(Saved entries)

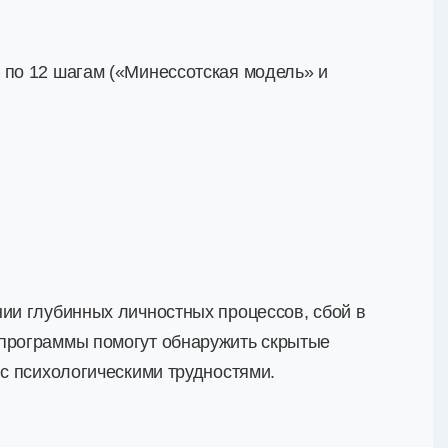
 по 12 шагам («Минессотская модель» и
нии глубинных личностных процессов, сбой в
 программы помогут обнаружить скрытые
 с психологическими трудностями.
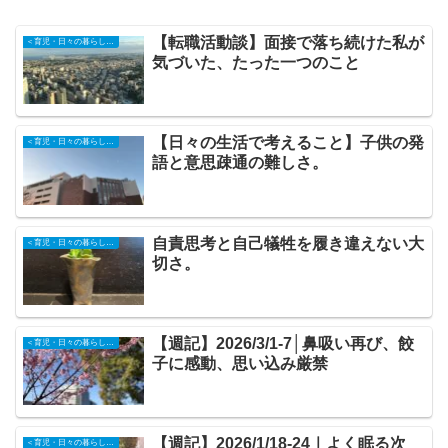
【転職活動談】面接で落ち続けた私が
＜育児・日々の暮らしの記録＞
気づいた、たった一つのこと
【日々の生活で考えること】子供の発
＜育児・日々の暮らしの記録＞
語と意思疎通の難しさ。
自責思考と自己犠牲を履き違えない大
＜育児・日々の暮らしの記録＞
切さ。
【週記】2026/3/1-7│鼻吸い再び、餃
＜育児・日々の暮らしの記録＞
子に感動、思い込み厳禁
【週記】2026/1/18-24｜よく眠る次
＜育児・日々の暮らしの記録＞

Instructions to follow :: The records above need to be copied exactly, though not their pictures.

The completed task ::
 по 12 шагам («Минессотская модель» и
нии глубинных личностных процессов, сбой в
 программы помогут обнаружить скрытые
 с психологическими трудностями.
【転職活動談】面接で落ち続けた私が
＜育児・日々の暮らしの記録＞
気づいた、たった一つのこと
【日々の生活で考えること】子供の発
＜育児・日々の暮らしの記録＞
語と意思疎通の難しさ。
自責思考と自己犠牲を履き違えない大
＜育児・日々の暮らしの記録＞
切さ。
【週記】2026/3/1-7│鼻吸い再び、餃
＜育児・日々の暮らしの記録＞
子に感動、思い込み厳禁
【週記】2026/1/18-24｜よく眠る次
＜育児・日々の暮らしの記録＞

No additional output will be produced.